Sensitivity Analysis - Identifying What Matters

LESSON

System Dynamics and Causal Modeling

008 30 min intermediate

Day 376: Sensitivity Analysis - Identifying What Matters

The core idea: Sensitivity analysis takes a calibrated, validated model and measures which assumptions actually move the outputs that matter, so teams know where to collect better data, where to add safety margin, and where apparent uncertainty is mostly noise.

Today's "Aha!" Moment

In 07.md, Harbor City validated its Seawall District flood-and-evacuation model on a holdout cloudburst. That was the hard gate: the model had to predict unseen behavior without being retuned. Now the city faces a more operational question. It cannot spend equal effort on every uncertain assumption in the model. Should it prioritize better pump telemetry, debris monitoring at the West Tunnel entrance, more precise household departure surveys, or another round of wall-design refinement?

Sensitivity analysis answers that by asking a narrower question than validation did. Instead of "does the model travel to new evidence?" it asks "when the remaining credible assumptions move, which ones change the outputs we care about, and by how much?" Harbor City reruns the validated model across calibrated ranges for pump derating, tunnel debris accumulation, household departure delay, and surge height. It then measures what happens to tunnel closure time, flooded parcels, and the ranking of the candidate resilience plans.

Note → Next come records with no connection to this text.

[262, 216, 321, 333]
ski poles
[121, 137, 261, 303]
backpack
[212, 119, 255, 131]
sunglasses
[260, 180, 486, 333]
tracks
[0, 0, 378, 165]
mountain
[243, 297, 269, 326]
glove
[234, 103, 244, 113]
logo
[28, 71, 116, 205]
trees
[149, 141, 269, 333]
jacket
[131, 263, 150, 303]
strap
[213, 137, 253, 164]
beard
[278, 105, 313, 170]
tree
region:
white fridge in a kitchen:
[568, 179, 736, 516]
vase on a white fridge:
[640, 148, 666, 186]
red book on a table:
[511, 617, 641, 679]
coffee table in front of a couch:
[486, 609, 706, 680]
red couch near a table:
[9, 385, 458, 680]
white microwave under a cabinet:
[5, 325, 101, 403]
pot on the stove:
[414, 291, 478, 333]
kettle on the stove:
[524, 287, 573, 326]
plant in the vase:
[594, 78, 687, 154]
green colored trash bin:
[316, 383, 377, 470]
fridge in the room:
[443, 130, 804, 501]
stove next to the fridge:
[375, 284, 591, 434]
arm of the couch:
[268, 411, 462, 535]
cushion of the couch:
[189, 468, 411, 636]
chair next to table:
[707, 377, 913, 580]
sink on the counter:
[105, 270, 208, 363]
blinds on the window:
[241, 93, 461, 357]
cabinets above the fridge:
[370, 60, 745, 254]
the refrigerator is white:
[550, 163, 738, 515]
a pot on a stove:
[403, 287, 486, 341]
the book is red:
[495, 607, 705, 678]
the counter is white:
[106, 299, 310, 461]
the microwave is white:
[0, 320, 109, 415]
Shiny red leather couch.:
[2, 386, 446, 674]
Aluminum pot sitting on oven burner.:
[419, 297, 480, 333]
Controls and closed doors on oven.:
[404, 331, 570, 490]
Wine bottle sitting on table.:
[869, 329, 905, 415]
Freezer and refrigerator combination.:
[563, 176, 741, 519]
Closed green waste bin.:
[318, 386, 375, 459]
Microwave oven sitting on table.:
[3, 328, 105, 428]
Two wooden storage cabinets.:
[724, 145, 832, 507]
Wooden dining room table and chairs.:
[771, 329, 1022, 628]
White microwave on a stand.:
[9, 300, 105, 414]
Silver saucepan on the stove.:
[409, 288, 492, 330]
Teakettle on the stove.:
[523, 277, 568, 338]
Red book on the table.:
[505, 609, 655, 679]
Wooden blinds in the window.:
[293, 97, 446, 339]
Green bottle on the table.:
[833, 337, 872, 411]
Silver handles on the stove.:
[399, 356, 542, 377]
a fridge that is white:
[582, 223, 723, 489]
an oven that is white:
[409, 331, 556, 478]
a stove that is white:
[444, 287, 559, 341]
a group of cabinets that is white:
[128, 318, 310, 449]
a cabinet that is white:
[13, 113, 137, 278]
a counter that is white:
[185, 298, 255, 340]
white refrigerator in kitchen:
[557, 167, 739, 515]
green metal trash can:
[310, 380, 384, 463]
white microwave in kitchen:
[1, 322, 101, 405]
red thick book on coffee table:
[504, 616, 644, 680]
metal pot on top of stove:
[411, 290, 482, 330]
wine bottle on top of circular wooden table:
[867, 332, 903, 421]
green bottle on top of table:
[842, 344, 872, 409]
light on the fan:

The important realization is that not all uncertainty deserves the same attention. If a 5% change in pump derating barely changes parcel flooding but a modest shift in debris accumulation moves tunnel closure by twenty minutes, the city's next dollar should probably go toward tunnel monitoring and contingency planning rather than toward refining a low-impact parameter. Sensitivity analysis is how the team turns "the model is still uncertain" into "these are the assumptions that actually control the decision."

That does not make sensitivity analysis a proof of causation. It is leverage analysis inside the model and its chosen uncertainty ranges. Harbor City can learn that evacuation delay strongly influences route availability under the current model, but that alone does not prove which real-world intervention will shorten delay. That distinction becomes the subject of 09.md, where the curriculum moves from sensitivity to causal inference.

Why This Matters

Harbor City is choosing between a taller fixed barrier and a cheaper staged plan built around pump upgrades, debris management, and earlier evacuation triggers. After calibration and validation, both strategies still look plausible. The problem is that "plausible" is not enough for a budget decision tied to public safety. City staff need to know which assumptions can flip the recommendation and which can safely stay rough.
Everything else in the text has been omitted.